Charles Sykes/Invision for L'Oreal Professionnel/AP Images/File
Minimizing waste. Reducing emissions. Conserving water. Increasingly, these are part of corporate culture as companies move to adopt sustainable business practices.
Five years ago, a quarter of corporations surveyed by Climate Counts had a publicly available climate and energy strategy. Now, two-thirds do, says the nonprofit, which ranks major companies. And in that time, their average score has improved from 30.6 to 52.1 out of 100.
"It's really become a science, almost," says Mike Bellamente, director of Climate Counts. "As recently as 10 years ago it was more compliance-based and philanthropic, and now it's, 'How do we develop our products and services in a way that aligns with sustainability?' "
The findings reflect the emergence of the "triple bottom line" – an expanded interpretation of business success that adds environmental and social factors to what is traditionally measured only in dollars and cents.
Customers are the top group driving corporate sustainability, according to 37 percent of sustainability executives who responded to a 2011 Ernst & Young survey. Employees were second (22 percent), followed by shareholders (15 percent), and policymakers and nongovernmental organizations (7 percent apiece).

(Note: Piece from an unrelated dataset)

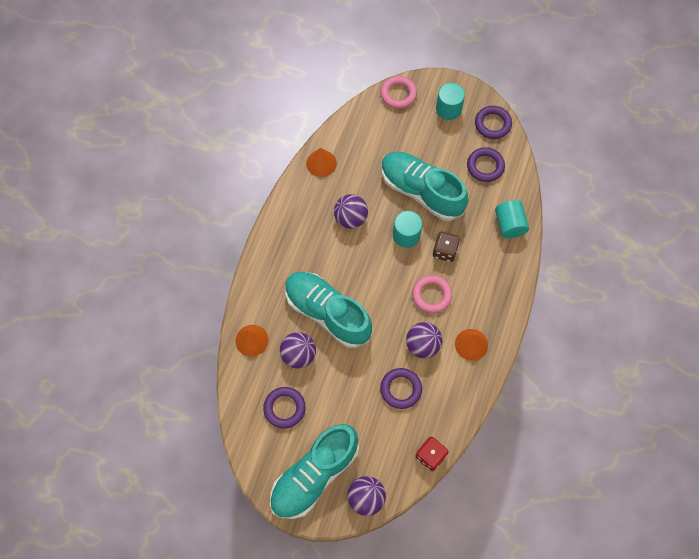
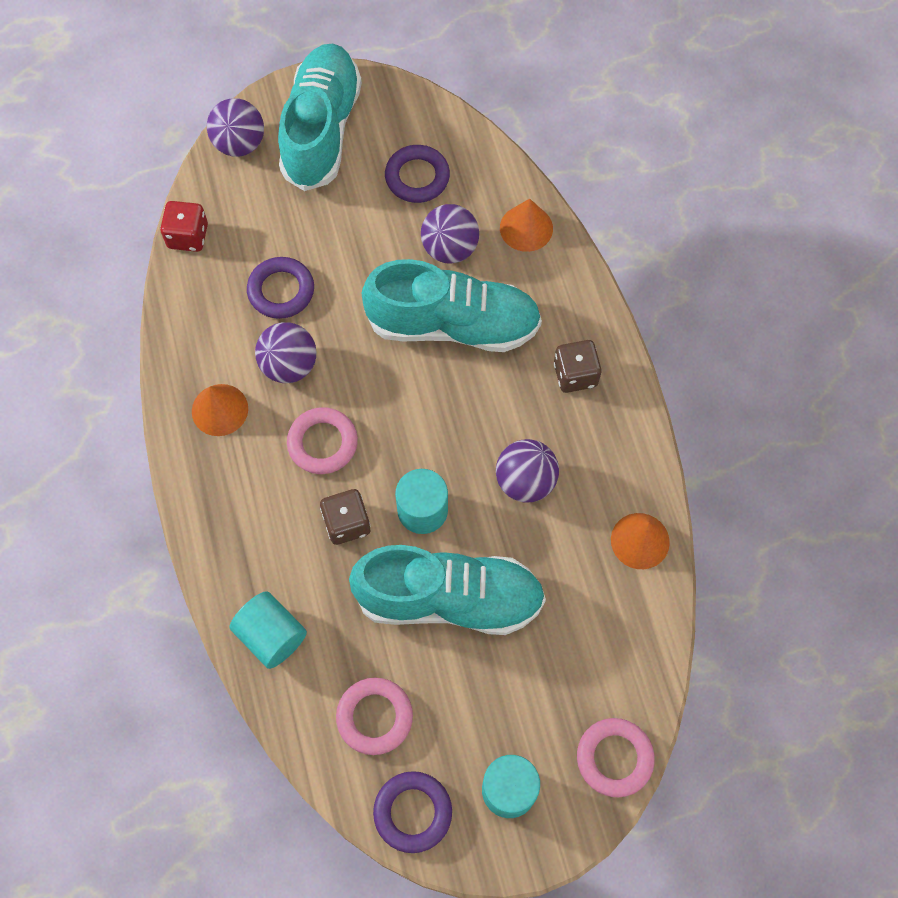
camera: 145 degrees right, 0 degrees up
purple ring [467,147,505,182] -> pink ring [336,677,413,755]
none -> brown dice [554,340,602,393]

"In a lot of ways the market said, 'The heck with Washington; we're going to move ourselves,' " says Kevin Wilhelm, chief executive officer of Sustainable Business Consulting, a Seattle-based consulting firm.

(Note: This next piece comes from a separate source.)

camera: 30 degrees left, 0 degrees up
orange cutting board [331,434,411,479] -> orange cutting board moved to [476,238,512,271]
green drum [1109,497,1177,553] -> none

The shift is also qualitative, experts say, as discussions of environmental responsibility move from the compliance office to the boardroom.
"Before, you had your business and then you had a bolt-on environmental project on the side. Triple bottom line is about incorporating it into how you do business," Mr. Wilhelm says.
Take L'Oréal's biomethanation plant in Libramont, Belgium. It uses local agricultural waste to power the factory as well as an additional 4,000 households in the area, says the cosmetics giant, which ranked in the top five on Climate Counts's scorecard.
A new line of jeans from Levi Strauss & Co., Waste<Less, will incorporate an average of eight 12- to 20-ounce recycled plastic bottles per pair of jeans, according to the apparel company, which also ranked highly on the scorecard.
Still, there is always room for improvement.
"There's evidence that firms are taking this seriously, but at the same time, does that go far enough to ameliorate our environmental problems?" asks Mike Lenox, president of the Alliance for Research on Corporate Sustainability, a consortium of academic institutions.
As consumers vote with their dollars, investments, and workplace decisions, corporations seem to be listening.